THE PROBLEM
Report every line in the records that contains the string "RxHeader", matching case exactly.

EXERCISE MATERIAL
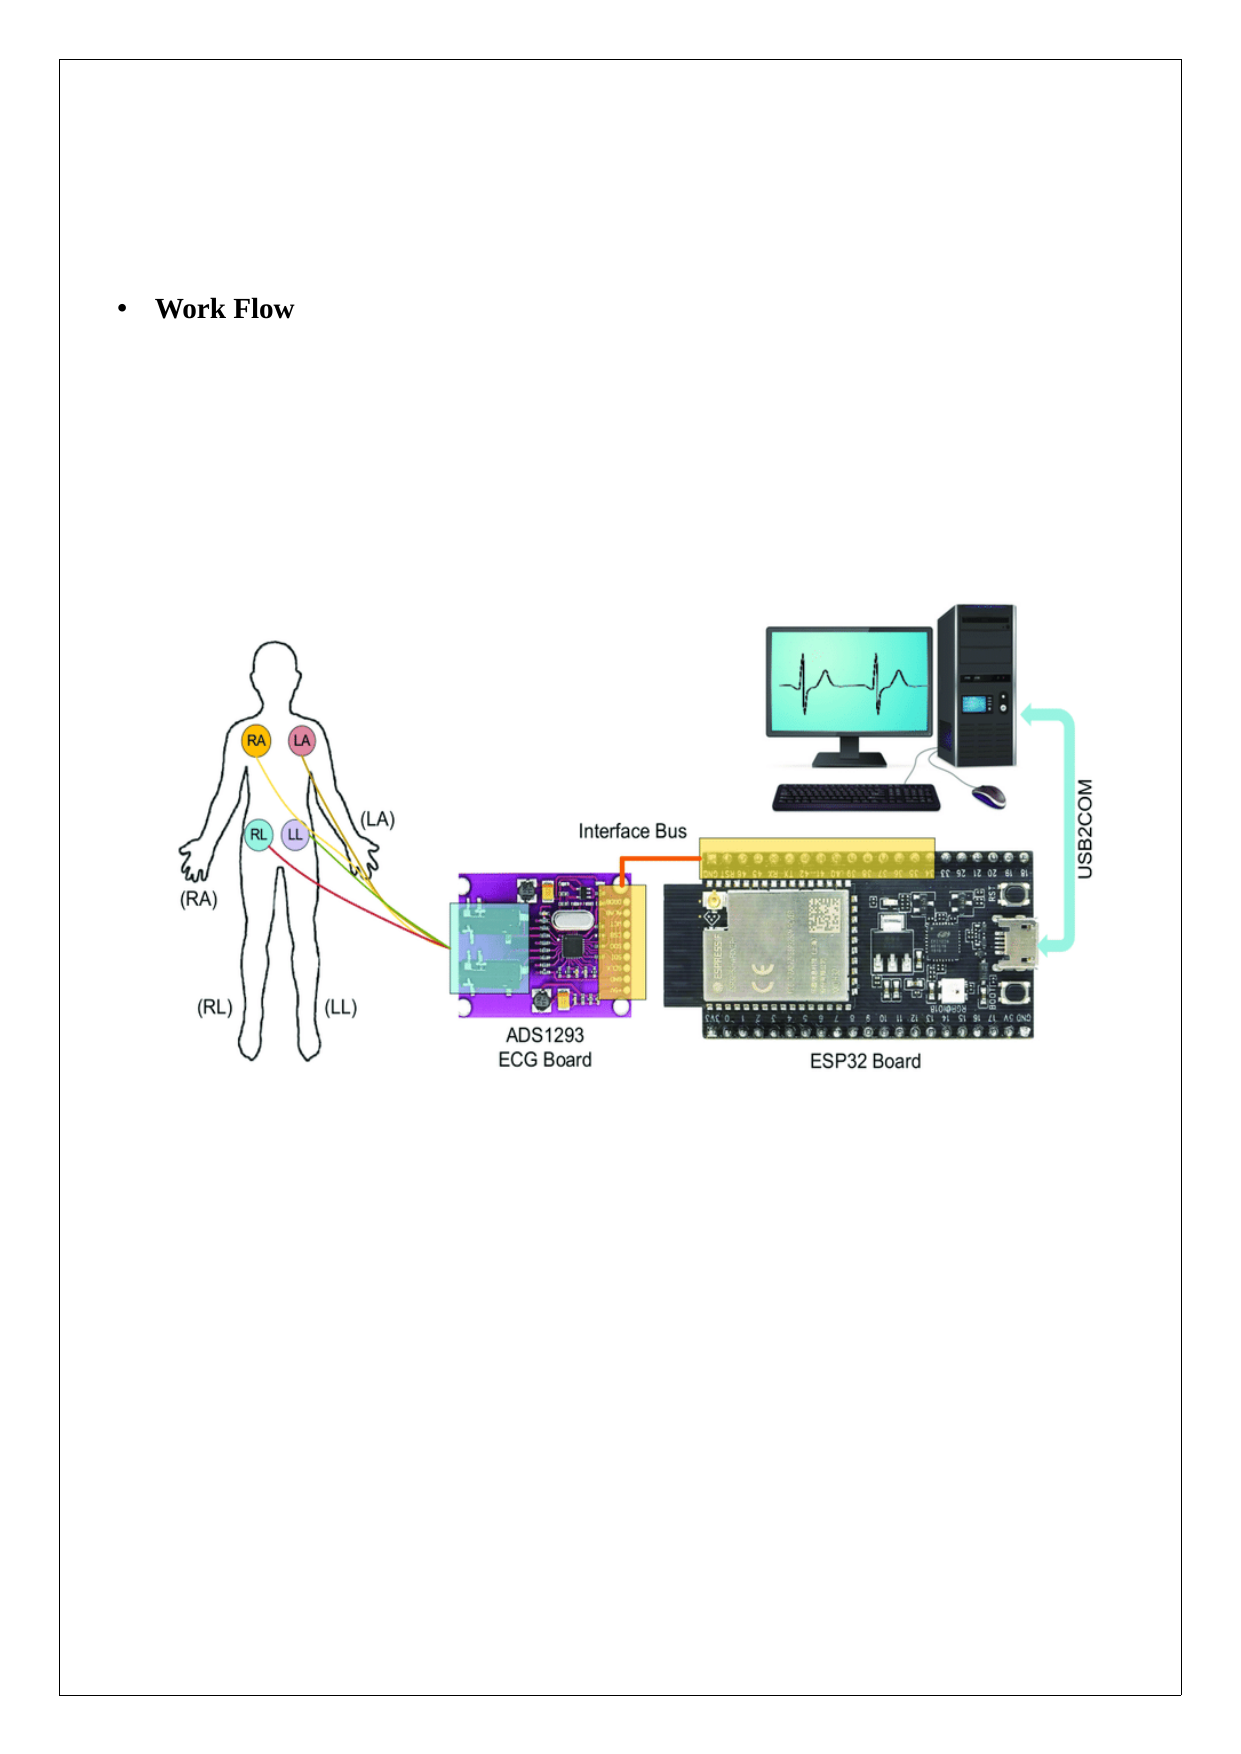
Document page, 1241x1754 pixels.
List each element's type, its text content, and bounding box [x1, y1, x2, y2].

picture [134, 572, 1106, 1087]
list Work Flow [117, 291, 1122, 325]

==

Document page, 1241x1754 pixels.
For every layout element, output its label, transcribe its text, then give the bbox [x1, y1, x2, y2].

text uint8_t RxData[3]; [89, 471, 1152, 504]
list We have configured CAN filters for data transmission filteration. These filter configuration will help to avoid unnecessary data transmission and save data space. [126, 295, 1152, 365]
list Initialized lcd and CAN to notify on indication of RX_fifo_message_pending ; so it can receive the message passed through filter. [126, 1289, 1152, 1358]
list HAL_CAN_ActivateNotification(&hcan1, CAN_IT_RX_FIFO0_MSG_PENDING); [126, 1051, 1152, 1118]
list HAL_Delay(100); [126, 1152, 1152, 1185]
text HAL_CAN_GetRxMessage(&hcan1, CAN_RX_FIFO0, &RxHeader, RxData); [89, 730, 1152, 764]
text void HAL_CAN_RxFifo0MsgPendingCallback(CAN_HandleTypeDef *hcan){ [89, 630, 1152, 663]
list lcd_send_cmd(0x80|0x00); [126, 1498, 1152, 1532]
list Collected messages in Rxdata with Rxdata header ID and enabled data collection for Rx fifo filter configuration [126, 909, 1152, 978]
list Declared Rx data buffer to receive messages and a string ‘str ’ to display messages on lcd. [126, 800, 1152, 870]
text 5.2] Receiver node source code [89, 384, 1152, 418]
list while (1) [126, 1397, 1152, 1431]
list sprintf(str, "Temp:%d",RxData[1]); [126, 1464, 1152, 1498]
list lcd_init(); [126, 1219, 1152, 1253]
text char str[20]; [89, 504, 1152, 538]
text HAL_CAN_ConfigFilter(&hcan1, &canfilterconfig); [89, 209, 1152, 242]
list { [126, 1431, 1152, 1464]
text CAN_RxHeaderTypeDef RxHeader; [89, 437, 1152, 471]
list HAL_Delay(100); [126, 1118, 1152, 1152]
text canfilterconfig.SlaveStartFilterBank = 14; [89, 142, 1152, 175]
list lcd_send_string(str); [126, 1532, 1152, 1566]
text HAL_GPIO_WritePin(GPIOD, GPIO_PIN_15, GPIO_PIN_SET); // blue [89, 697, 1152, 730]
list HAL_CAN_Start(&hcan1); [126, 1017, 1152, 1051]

...

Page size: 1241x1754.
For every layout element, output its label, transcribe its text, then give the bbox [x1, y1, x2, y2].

SOLUTION TO THE PROBLEM
text HAL_CAN_GetRxMessage(&hcan1, CAN_RX_FIFO0, &RxHeader, RxData); [89, 730, 1152, 764]
text CAN_RxHeaderTypeDef RxHeader; [89, 437, 1152, 471]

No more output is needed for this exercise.